Mais il y a plus. La quête se mène pour elle « armée de l’épuisette instable et parfois décousue du langage ». Voilà bien qui permet de saisir l’une des directions de son parcours : désir et recherche du bonheur ne paraissent jamais achevés parce qu’ils ne peuvent s’actualiser ici que dans le verbe, insuffisant à dire ce qui travaille vraiment en soi. Lorsque le paysage comme la photographie changent et qu’elle « sait désormais que tout ceci est illusoire », probablement est-ce aussi que le langage défaille à construire une stabilité, trop précaire pour s’ancrer dans la réalité. Elle cherche alors le prénom de celui qui manque, en cite quelques-uns au hasard, et la recherche du nom devient quête du réel, quête d’une association entre le désir et un signe, éventuellement une figure, quelque chose de palpable, un corps. Elle scande un « je t’aime » à l’absence, formule incantatoire qui signe la défaite du langage et la permanence du désir, comme cet endroit caché « où l’image n’est pas finie ». Mais rien n’y fait : longtemps le réel se dérobe.

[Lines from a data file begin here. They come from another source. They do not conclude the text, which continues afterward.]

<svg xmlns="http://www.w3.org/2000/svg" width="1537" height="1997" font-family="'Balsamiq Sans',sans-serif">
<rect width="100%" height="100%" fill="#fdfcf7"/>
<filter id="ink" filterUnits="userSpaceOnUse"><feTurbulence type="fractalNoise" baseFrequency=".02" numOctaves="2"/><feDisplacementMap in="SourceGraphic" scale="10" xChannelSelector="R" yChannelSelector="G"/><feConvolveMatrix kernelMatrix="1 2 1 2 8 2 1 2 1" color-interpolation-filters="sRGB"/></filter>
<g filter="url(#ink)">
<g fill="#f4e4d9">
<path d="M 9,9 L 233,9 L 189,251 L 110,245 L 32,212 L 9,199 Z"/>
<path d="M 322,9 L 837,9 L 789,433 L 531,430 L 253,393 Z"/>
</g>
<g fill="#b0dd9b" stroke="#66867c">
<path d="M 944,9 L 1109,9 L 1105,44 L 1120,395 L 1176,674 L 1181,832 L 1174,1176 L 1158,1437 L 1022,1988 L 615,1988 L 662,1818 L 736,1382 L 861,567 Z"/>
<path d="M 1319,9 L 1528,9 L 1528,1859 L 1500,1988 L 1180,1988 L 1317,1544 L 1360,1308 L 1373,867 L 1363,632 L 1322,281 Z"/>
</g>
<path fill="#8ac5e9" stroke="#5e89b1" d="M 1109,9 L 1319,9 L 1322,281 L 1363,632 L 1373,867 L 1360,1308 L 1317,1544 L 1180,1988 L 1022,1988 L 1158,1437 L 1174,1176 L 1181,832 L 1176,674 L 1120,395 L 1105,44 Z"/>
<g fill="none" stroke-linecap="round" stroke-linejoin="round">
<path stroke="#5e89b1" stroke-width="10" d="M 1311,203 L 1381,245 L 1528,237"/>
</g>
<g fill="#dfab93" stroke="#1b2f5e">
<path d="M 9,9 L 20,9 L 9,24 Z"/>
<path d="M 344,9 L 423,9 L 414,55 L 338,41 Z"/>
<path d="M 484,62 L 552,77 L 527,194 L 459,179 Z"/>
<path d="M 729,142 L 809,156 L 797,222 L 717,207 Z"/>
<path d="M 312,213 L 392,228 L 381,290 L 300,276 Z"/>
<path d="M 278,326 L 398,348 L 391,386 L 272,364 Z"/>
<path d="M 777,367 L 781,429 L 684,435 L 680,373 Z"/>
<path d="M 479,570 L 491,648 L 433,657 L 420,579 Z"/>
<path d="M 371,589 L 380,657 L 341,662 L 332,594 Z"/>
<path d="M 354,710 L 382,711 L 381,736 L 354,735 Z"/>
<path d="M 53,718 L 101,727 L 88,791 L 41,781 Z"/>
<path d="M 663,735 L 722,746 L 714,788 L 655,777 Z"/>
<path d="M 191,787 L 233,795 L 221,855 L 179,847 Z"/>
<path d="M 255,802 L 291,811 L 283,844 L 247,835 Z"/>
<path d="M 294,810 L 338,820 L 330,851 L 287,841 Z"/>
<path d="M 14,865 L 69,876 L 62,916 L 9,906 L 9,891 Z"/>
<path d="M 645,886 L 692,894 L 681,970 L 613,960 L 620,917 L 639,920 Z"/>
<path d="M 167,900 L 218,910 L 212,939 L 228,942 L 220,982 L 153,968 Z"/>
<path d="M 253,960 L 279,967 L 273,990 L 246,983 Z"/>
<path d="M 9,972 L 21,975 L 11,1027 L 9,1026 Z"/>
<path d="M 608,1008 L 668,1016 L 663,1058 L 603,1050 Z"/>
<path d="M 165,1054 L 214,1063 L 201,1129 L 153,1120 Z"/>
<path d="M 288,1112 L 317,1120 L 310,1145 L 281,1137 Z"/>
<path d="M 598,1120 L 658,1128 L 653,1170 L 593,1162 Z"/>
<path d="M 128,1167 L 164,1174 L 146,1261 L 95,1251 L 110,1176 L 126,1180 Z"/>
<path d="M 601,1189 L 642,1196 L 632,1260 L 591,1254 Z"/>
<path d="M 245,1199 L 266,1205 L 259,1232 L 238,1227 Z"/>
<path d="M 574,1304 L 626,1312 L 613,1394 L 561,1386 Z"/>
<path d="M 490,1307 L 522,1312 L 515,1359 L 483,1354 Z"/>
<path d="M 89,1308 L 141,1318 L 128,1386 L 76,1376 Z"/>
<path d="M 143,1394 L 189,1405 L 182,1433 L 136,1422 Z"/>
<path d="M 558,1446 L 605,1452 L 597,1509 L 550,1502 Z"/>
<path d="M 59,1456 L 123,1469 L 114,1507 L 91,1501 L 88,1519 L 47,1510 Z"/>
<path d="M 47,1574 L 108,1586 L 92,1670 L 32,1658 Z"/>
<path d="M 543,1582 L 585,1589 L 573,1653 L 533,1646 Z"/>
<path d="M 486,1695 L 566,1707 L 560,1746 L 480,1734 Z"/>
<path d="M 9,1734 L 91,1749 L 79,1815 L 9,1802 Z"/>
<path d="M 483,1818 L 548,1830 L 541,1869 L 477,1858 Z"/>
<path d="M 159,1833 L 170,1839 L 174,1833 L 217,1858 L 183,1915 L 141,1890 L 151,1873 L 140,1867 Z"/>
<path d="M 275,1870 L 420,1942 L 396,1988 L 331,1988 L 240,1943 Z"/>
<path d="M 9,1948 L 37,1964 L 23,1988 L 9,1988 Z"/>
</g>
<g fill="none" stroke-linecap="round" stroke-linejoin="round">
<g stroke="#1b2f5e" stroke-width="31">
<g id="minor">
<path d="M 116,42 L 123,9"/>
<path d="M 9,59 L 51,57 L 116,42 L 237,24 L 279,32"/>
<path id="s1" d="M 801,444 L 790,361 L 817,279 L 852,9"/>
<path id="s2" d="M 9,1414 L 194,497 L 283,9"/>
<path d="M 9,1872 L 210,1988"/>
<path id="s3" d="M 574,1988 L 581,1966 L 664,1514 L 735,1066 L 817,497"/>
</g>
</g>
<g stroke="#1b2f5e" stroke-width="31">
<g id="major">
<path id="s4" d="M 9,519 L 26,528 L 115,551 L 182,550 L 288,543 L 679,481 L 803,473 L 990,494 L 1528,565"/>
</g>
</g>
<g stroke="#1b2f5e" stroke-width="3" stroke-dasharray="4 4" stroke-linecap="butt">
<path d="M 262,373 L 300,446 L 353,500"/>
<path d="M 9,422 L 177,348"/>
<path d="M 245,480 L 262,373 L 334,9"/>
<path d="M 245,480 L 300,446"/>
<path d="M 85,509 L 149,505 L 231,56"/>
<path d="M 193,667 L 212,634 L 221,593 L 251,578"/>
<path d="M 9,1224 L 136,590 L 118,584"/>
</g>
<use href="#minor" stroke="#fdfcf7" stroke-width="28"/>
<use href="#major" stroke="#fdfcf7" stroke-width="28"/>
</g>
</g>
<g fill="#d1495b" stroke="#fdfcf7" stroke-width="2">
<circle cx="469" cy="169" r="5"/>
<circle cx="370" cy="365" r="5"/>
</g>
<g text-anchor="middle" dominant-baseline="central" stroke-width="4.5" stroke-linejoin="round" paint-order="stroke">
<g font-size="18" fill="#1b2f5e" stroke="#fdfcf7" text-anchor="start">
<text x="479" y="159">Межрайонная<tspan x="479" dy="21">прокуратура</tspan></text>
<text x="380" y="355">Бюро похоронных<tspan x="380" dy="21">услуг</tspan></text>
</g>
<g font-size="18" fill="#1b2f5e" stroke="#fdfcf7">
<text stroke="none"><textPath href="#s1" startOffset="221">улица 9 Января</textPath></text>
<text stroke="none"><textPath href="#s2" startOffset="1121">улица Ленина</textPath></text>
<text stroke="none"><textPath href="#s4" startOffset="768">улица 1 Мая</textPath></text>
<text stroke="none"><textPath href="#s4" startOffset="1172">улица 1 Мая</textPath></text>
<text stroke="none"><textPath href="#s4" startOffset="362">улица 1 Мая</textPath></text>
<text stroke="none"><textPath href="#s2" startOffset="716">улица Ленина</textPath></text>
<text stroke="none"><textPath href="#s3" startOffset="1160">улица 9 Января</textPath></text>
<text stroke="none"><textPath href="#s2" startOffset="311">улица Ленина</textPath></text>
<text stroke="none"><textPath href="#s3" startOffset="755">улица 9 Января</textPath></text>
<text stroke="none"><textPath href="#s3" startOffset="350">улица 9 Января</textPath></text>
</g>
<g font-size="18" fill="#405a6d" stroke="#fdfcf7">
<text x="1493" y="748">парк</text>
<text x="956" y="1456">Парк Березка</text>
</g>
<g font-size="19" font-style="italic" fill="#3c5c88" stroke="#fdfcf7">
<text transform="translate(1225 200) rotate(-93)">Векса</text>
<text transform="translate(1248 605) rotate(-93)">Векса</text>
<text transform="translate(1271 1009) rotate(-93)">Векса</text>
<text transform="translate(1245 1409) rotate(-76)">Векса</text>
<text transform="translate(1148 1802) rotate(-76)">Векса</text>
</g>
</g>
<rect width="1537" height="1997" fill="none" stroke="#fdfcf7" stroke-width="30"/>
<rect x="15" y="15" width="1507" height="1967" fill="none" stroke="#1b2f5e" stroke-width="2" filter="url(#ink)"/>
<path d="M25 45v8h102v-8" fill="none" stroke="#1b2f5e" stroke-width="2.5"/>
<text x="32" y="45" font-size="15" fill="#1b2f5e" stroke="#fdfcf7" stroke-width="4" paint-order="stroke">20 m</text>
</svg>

Si le désir est tension vers sa réalisation future, dès la première section un décalage léger se présente pourtant entre ce qui est perçu et le présent : « ce qu’elle voit d’ici, étonnant mais c’est directement le passé ou presque directement le passé. » Nulle réalisation possible dans ces conditions. Parcourir les photographies et le texte consisterait alors en une tentative de faire coïncider présent et passé, moments de passage et moments d’existence, nom et corps, désir et présence, rêve d’une étreinte et amour consommé. Le temps vient enfin de crier « Eurêka » après avoir reçu un ballon sur le crâne — comme Newton y reçoit une pomme ? — : il faut « décrypter les signes sur la piste des mollets ». Ce qu’elle s’emploie à faire entre la huitième et la dernière section, dans laquelle d’autres voix se mêlent à la sienne qui enfin dit je. Aurait-elle fait éclater le cadre ? « C’est l’essence même du paradis que de devoir être perdu » écrit Stéphane Bouquet dans La Cité de paroles à propos de Pasolini, avant de préciser que chez le poète italien comme chez son aîné, Dante, « le paradis s’atteint par la marche ». La Baie des cendres pourrait être le récit d’une tentative de le retrouver, hors du cadre et dans l’étreinte.